## Source material:

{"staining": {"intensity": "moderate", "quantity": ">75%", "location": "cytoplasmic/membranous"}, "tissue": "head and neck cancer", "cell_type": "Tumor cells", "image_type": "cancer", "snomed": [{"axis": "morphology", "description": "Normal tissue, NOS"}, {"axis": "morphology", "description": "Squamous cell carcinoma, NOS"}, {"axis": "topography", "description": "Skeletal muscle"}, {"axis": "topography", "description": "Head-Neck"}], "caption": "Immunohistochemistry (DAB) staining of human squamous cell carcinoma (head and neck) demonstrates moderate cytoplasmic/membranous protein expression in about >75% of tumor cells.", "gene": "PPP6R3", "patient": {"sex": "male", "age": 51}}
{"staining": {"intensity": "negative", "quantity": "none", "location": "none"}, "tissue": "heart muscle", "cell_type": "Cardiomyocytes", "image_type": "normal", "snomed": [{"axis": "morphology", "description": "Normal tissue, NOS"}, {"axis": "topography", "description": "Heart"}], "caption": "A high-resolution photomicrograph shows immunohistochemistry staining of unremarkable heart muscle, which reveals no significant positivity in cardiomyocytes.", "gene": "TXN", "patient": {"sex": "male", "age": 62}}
==
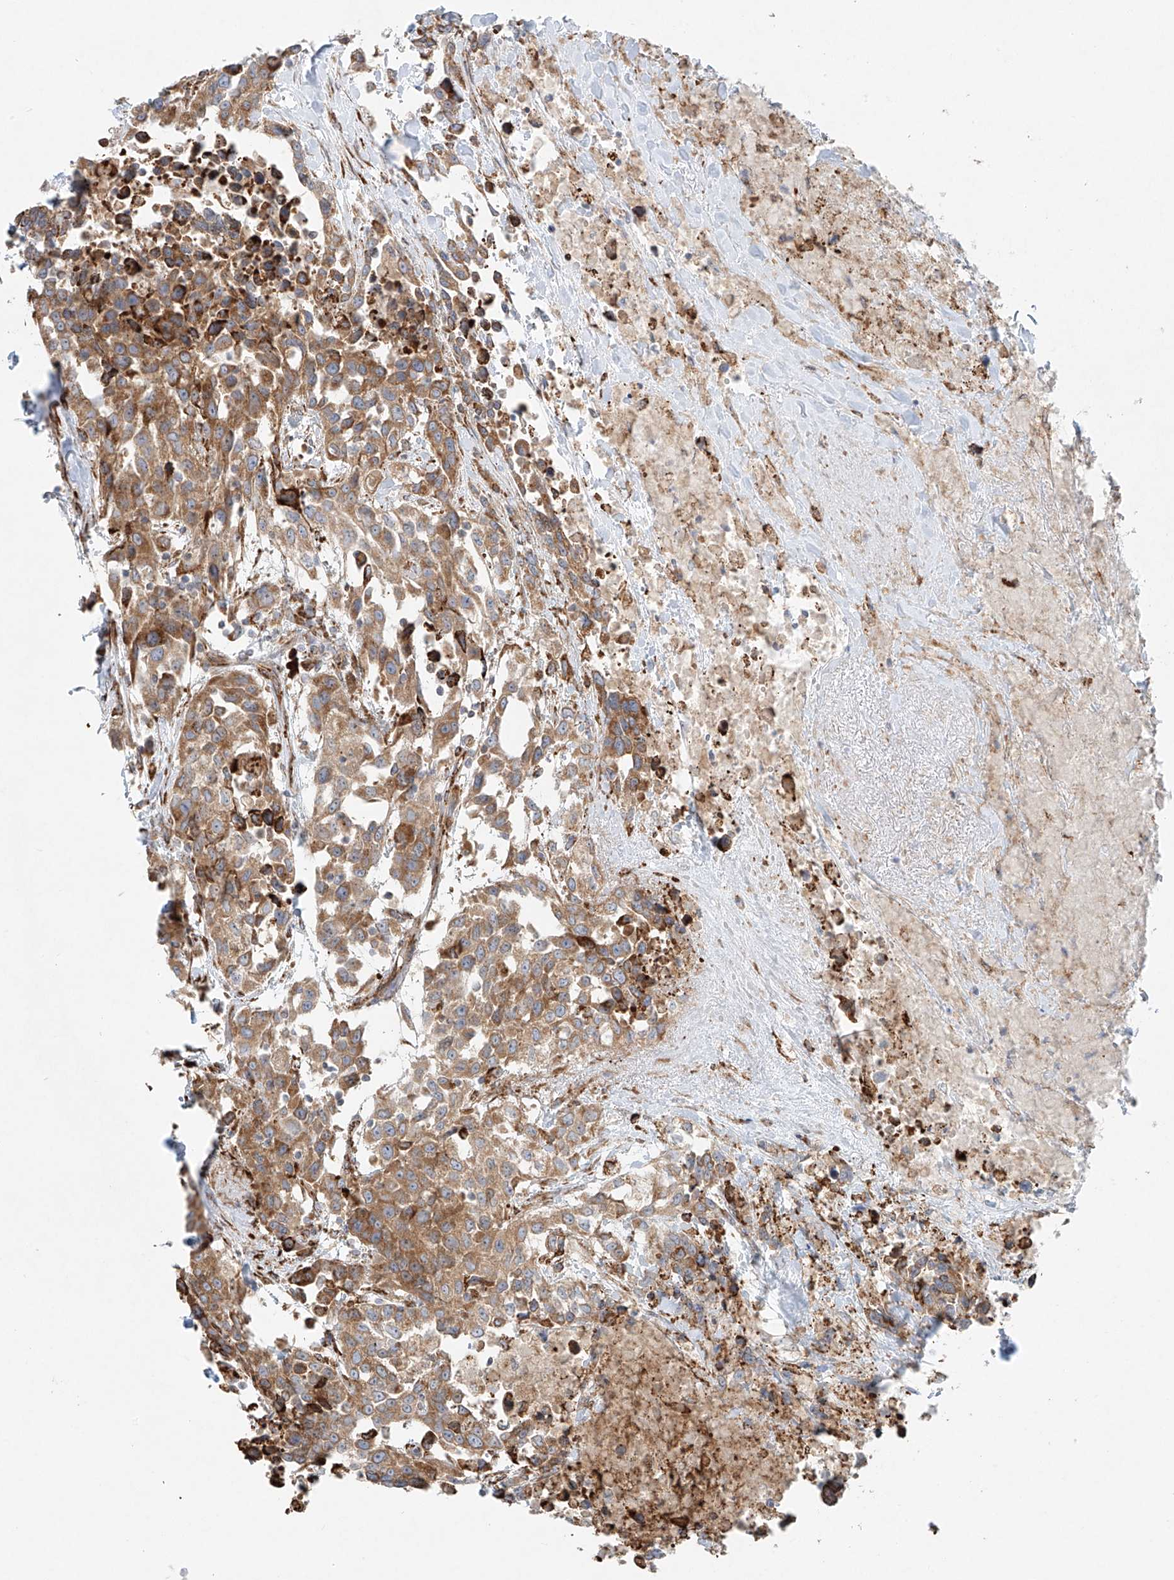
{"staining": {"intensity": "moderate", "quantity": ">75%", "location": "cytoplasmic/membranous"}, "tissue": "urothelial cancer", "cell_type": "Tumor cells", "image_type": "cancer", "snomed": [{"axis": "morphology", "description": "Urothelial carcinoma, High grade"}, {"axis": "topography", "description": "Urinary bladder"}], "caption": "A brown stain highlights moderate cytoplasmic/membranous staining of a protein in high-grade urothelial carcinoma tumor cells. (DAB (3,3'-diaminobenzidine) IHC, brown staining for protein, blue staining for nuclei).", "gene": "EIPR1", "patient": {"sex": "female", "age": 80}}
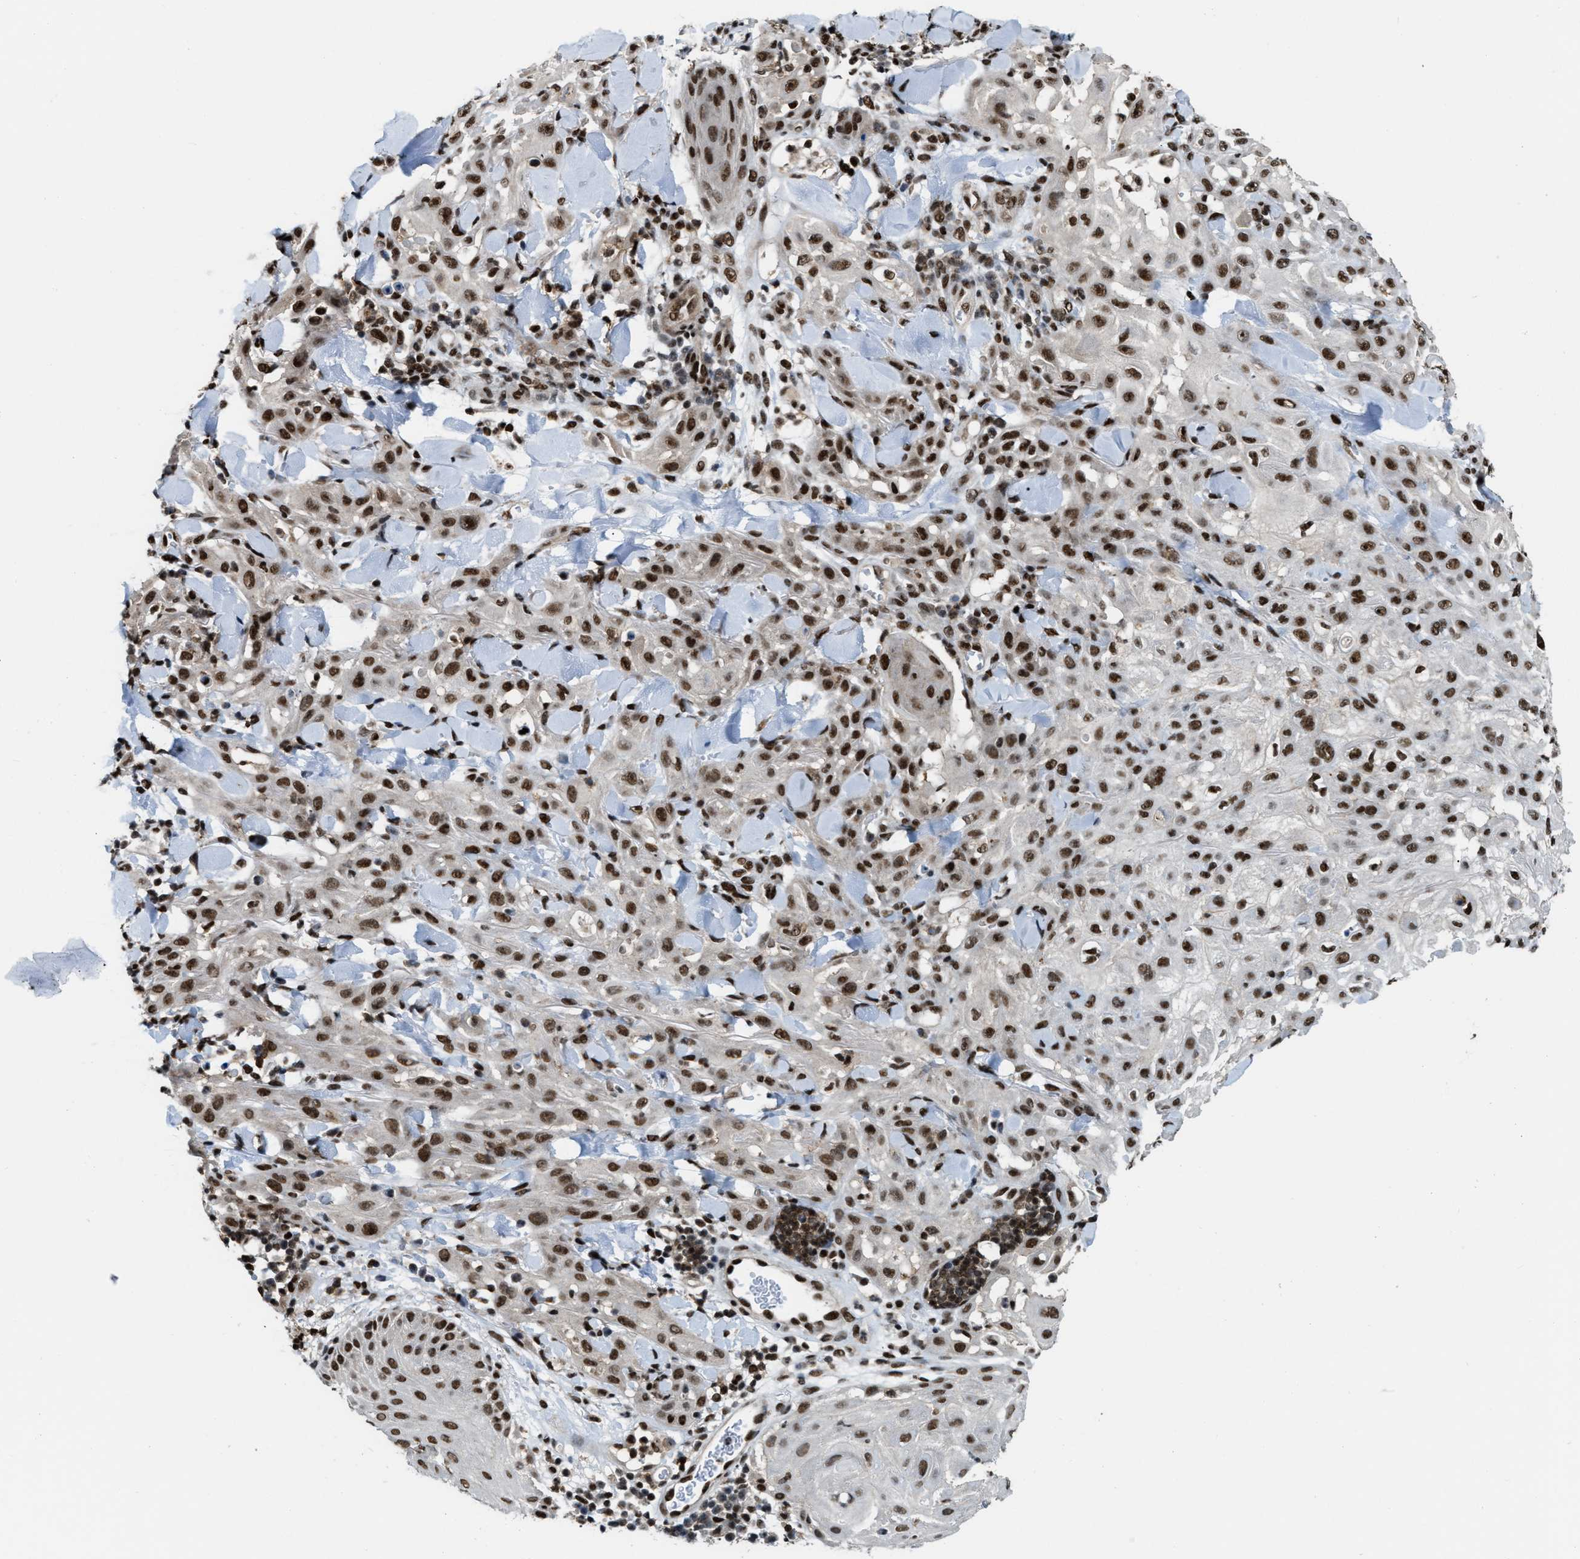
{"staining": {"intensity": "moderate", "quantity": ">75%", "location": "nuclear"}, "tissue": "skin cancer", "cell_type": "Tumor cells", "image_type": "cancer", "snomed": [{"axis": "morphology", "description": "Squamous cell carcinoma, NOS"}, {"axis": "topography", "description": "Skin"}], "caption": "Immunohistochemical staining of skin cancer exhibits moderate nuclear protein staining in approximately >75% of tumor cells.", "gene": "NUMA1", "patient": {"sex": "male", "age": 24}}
* * *
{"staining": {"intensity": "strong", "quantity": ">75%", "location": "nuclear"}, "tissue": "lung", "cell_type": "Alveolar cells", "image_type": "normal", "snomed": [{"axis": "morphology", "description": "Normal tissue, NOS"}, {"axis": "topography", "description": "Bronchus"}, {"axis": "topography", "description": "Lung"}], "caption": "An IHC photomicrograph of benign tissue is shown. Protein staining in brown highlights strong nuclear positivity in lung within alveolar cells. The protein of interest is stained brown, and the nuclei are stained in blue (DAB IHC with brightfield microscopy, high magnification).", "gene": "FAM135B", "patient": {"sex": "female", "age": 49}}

## Work to complete:
What you give back should be exactly the lines of the data above from the line with "(DAB) staining of" through the line with "high-resolution photomicrograph shows", both of those included, and nothing more.

## Task response:
{"staining": {"intensity": "moderate", "quantity": ">75%", "location": "cytoplasmic/membranous"}, "tissue": "head and neck cancer", "cell_type": "Tumor cells", "image_type": "cancer", "snomed": [{"axis": "morphology", "description": "Normal tissue, NOS"}, {"axis": "morphology", "description": "Squamous cell carcinoma, NOS"}, {"axis": "topography", "description": "Skeletal muscle"}, {"axis": "topography", "description": "Head-Neck"}], "caption": "Immunohistochemistry (DAB) staining of human squamous cell carcinoma (head and neck) demonstrates moderate cytoplasmic/membranous protein expression in about >75% of tumor cells.", "gene": "PPP6R3", "patient": {"sex": "male", "age": 51}}
{"staining": {"intensity": "negative", "quantity": "none", "location": "none"}, "tissue": "heart muscle", "cell_type": "Cardiomyocytes", "image_type": "normal", "snomed": [{"axis": "morphology", "description": "Normal tissue, NOS"}, {"axis": "topography", "description": "Heart"}], "caption": "A high-resolution photomicrograph shows immunohistochemistry staining of unremarkable heart muscle, which reveals no significant positivity in cardiomyocytes.", "gene": "TXN", "patient": {"sex": "male", "age": 62}}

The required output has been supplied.